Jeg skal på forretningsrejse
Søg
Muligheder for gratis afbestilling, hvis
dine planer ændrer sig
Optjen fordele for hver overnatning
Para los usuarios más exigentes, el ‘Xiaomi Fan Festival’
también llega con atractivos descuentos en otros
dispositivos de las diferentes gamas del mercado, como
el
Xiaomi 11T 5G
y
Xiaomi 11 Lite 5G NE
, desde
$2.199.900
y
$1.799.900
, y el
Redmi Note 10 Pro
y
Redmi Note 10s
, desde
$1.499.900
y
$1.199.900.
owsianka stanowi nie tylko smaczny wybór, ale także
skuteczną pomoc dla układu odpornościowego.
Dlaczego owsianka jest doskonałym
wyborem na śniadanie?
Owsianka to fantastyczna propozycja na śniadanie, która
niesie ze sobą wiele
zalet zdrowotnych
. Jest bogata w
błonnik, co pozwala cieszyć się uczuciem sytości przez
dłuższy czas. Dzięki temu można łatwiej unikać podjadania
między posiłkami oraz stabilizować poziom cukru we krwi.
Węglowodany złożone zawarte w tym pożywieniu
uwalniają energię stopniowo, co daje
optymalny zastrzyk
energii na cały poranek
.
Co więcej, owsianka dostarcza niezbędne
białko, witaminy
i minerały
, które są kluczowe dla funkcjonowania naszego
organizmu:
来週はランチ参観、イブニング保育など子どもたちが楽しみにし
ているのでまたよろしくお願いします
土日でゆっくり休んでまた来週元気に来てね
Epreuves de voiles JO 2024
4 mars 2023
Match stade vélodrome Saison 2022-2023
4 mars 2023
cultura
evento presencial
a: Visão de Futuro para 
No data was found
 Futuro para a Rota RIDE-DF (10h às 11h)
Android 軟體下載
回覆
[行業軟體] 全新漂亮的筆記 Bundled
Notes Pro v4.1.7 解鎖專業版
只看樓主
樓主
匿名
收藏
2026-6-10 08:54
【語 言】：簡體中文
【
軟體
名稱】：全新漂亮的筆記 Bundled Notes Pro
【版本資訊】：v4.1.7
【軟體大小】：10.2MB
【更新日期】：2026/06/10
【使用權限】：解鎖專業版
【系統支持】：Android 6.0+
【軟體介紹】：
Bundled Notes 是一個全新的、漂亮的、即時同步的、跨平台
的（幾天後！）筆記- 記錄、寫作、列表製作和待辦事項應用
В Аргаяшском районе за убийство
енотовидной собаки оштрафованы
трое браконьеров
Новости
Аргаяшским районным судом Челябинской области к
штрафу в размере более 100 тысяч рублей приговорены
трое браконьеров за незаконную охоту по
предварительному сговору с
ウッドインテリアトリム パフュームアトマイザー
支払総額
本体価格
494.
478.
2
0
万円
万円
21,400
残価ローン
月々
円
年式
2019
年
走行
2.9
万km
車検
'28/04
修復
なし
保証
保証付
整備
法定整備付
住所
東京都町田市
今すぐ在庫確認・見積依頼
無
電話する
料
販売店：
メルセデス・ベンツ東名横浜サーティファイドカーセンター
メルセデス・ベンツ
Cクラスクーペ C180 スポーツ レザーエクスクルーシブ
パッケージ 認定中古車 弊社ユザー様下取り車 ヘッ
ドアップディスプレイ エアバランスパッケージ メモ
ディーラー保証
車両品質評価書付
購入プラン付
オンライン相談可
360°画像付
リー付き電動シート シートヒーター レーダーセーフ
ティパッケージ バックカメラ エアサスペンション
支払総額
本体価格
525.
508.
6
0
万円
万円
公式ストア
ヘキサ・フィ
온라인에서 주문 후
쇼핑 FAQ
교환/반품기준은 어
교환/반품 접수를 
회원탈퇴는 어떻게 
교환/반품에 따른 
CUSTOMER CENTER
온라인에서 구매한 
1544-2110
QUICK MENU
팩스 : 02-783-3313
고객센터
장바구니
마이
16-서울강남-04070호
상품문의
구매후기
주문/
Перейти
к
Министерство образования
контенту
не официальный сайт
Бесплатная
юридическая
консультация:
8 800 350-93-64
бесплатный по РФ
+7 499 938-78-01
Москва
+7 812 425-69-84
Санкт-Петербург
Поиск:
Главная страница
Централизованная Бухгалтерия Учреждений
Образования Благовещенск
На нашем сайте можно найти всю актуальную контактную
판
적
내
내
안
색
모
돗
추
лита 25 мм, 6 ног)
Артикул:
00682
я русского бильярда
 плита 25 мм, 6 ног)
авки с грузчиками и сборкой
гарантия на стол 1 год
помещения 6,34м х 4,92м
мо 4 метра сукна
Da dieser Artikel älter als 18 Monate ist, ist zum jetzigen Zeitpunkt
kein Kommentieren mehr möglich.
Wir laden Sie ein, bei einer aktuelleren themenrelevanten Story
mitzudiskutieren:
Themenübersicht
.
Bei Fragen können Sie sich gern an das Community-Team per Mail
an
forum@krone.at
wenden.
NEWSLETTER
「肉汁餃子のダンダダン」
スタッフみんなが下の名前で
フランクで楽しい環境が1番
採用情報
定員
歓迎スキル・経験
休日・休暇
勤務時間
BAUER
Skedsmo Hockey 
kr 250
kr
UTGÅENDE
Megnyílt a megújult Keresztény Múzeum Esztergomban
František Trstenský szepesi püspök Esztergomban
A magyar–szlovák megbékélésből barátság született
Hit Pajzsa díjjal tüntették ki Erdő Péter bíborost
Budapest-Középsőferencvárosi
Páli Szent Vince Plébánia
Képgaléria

# [ASSIGNMENT]
Copy the records word for word, from the very first line through the line that contains "también llega con".

# [EXERCISE RESULT]
Jeg skal på forretningsrejse
Søg
Muligheder for gratis afbestilling, hvis
dine planer ændrer sig
Optjen fordele for hver overnatning
Para los usuarios más exigentes, el ‘Xiaomi Fan Festival’
también llega con atractivos descuentos en otros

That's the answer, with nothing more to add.